"To hell with discipline!" said Lieutenant Simpson, ex-mining engineer of Colorado. "I'm going——"

A corporal had halted before them and saluted. "O.C.'s compliments," he said tersely, "and the company is to go up the line as auxiliary infantry. Parade falling in now, sir. We move off in an hour."

When the officers reached their headquarters they found a scene of bustling activity. Gas-masks were being inspected, ammunition supplied, first-aid packages given out where they had been lost, rifles cleaned and inspected, and all the accouterments of war checked and shortages replaced.

Craighouse strode up to his section, ignoring the sergeant's salute. "We're going into this scrap," he said quietly, though his voice vibrated oddly, "and I want every mother's son of you to see red. There's a girl out on that road who is dying of fever, and its fear of the Hun that is driving her on, and before night she'll be lying dead by the side of the road. She's somebody's daughter—somebody's sister—and, by Heaven, we'll make the Hun pay for it! What do you say, you Yankee sons o' guns?"

They cheered him to the echo, and some of them swore, and some of them laughed (but the laugh had a cruel ring in it), and some of them felt the salt tears stinging their eyes—but every one saw red.

Craighouse slowly walked over to his hut to superintend the packing of his own things. In his heart was a great exaltation and a mad love for the men who looked to him for leadership. In the seclusion of his hut he did what he had not done for years. He knelt for a moment by the side of his kit and prayed that he might quit himself like a man.
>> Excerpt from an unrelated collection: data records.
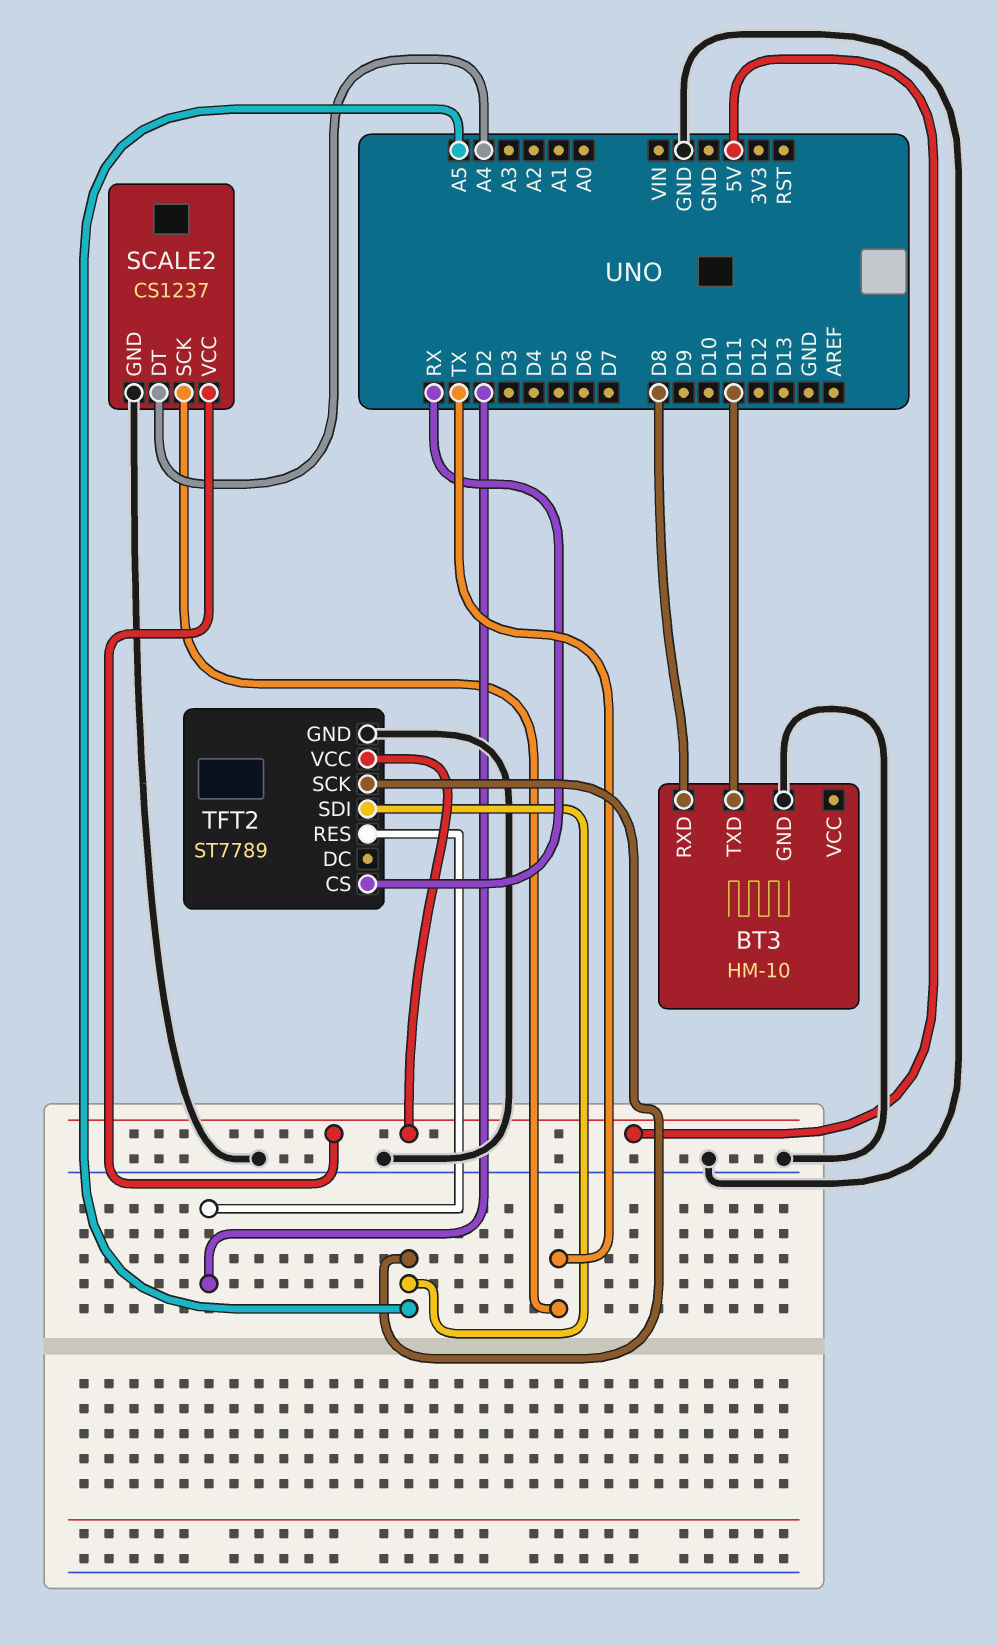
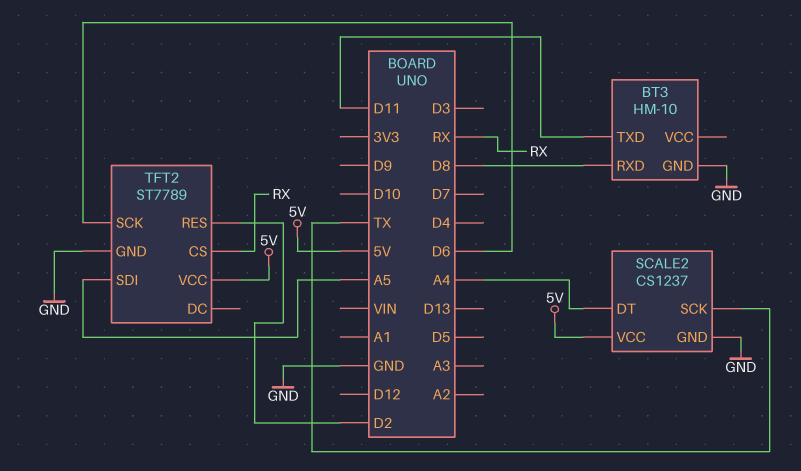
TFT2 pin SCK: A5 -> D6

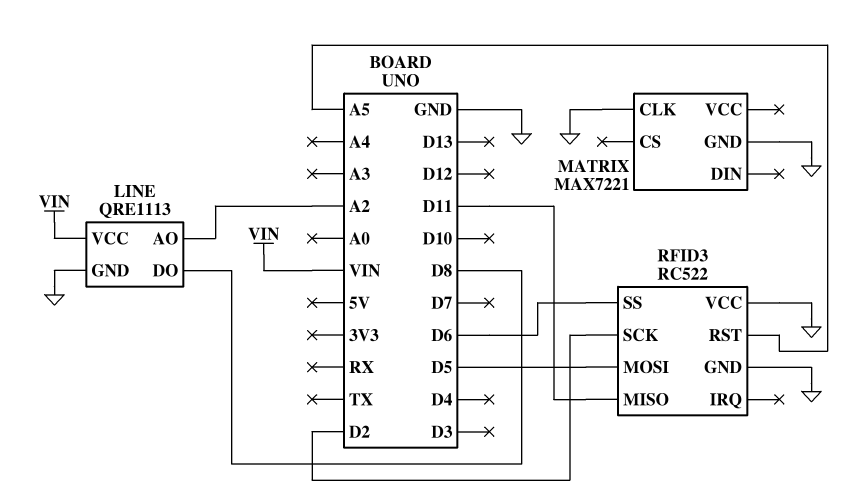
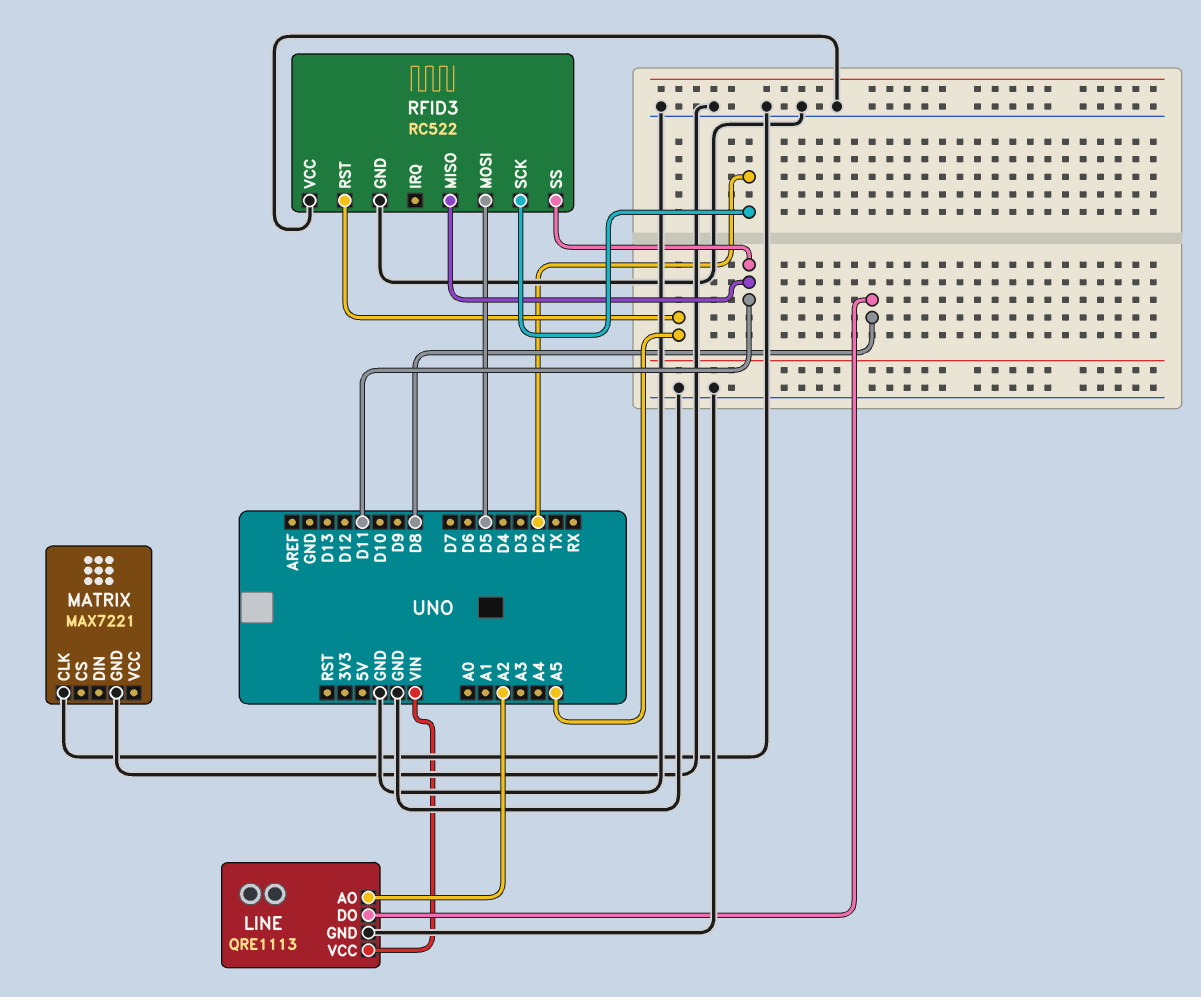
RFID3 pin SS: D6 -> D11

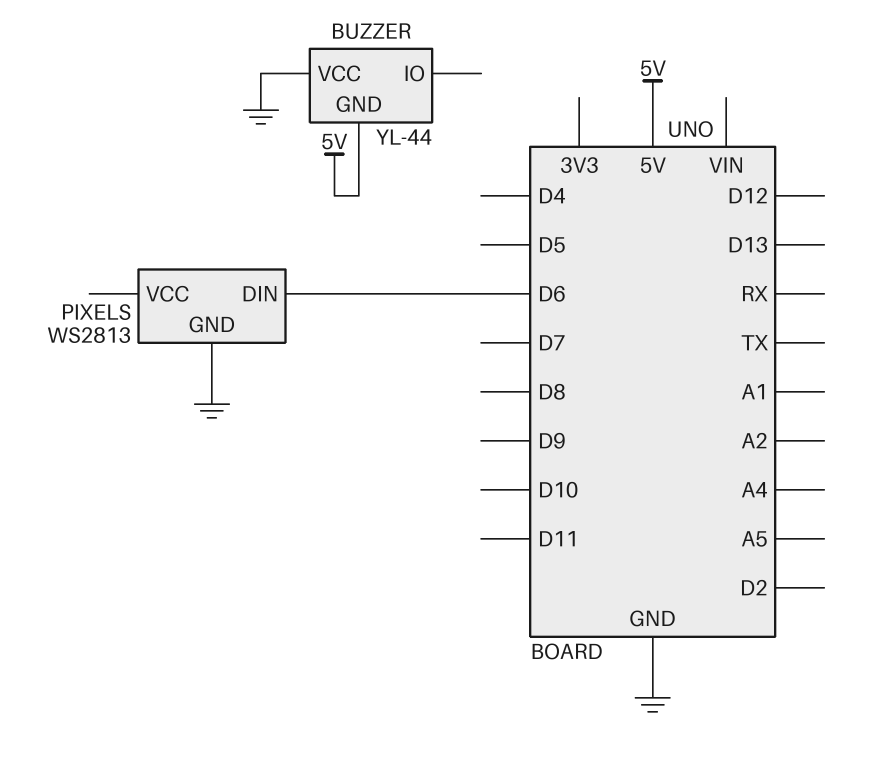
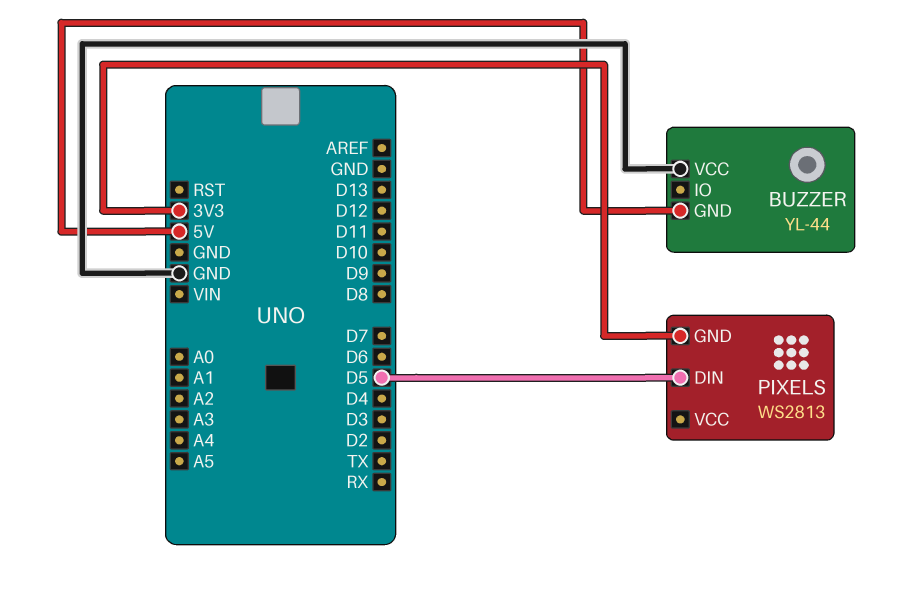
PIXELS pin DIN: D6 -> D5
PIXELS pin GND: GND -> 3V3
There are moments in war when men's very souls are touched by a nobility, by a compassion, by a reverence that rises above all creeds. Out of the depths they have risen to heights supernal.

X

In a private ward at Abbeville an American officer lay in great pain, and tossed restlessly in a delirium of fever. A young woman in the uniform of a V.A.D. watched by his side, and, sponging his palms and forehead, sought to soothe him with a gentleness and a tenderness that a mother would show to her child. The man was badly wounded in chest and leg, and exposure had brought a fever to torment his sufferings. Once he sat up and glared wildly at her.

"Did the guns get away?" he cried. "Did they get away?"